◆ EXTRACTED INFORMATION:

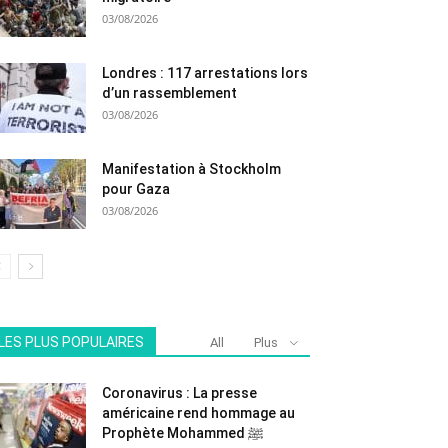
03/08/2026
Londres : 117 arrestations lors
d’un rassemblement
03/08/2026
Manifestation à Stockholm
pour Gaza
03/08/2026
LES PLUS POPULAIRES
All
Plus
Coronavirus : La presse
américaine rend hommage au
Prophète Mohammed ﷺ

◆ YOUR TASK: Repeat each entry exactly as given; no pictures belong in the copy.

◆ ANSWER SPACE:
03/08/2026
Londres : 117 arrestations lors
d’un rassemblement
03/08/2026
Manifestation à Stockholm
pour Gaza
03/08/2026
LES PLUS POPULAIRES
All
Plus
Coronavirus : La presse
américaine rend hommage au
Prophète Mohammed ﷺ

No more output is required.